#### EXCERPT TO READ
Something like this will give you the correct results:

List<List<int>> list = new List<List<int>>(){
  new List<int>() {0 ,1 ,2, 3, 4, 5, 6 },
  new List<int>() {0 ,1 ,2, 3, 4, 5, 6 },
  new List<int>() {0 ,1 ,4, 2, 4, 5, 6 },
  new List<int>() {0 ,3 ,2, 5, 1, 6, 4 }
};

list.ToLookup(l => String.Join(",", l.Select(i => i.ToString()).ToArray()))
    .Where(lk => lk.Count() > 1)
    .SelectMany(group => group);
theburningmonk
String joins, eh? Hackish, I say! :-)
Judah Himango
just a weeee bit :-P well, gets the right result, though I'd admit your solution's neater!
theburningmonk
@theburningmonk: You don't need the "," in your string join.

#### PROVIDED DATA

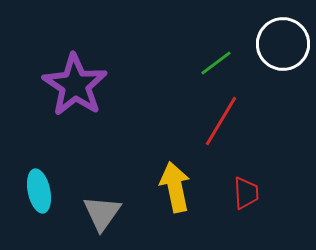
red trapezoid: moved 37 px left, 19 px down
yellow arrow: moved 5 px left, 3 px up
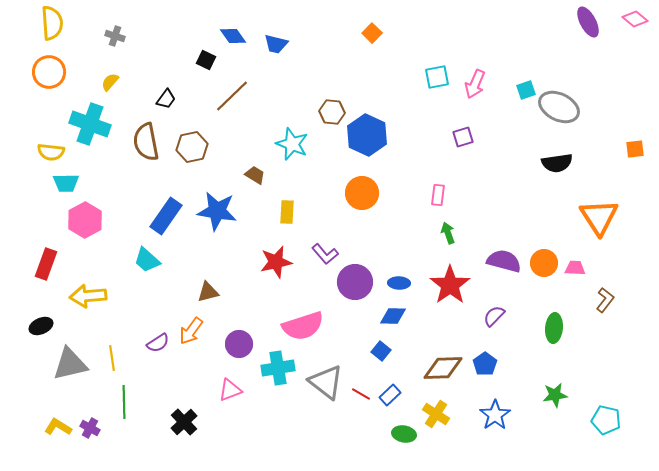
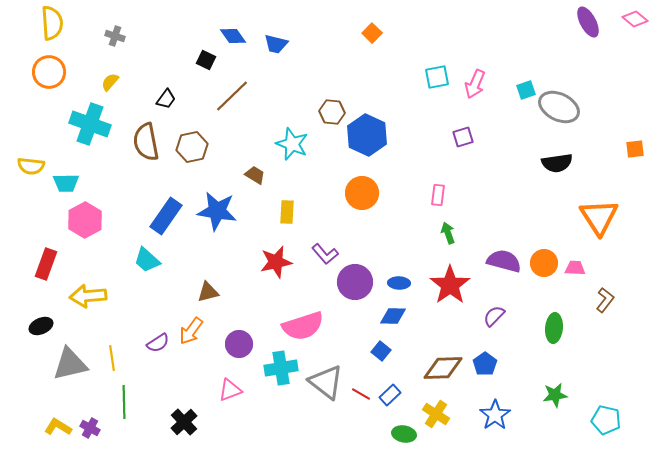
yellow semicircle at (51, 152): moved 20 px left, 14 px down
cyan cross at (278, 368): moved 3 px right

#### DIRECTIVES
1) In the forum excerpt, what character does the code pass to String.Join as the separator?
2) Update the forum excerpt's passage from "Judah Himango" to "your string join." by replacing "neater" with "cleaner", and write out the revised passage.

#### RESULTS OF THE TASKS
1) A comma.

2)
Judah Himango
just a weeee bit :-P well, gets the right result, though I'd admit your solution's cleaner!
theburningmonk
@theburningmonk: You don't need the "," in your string join.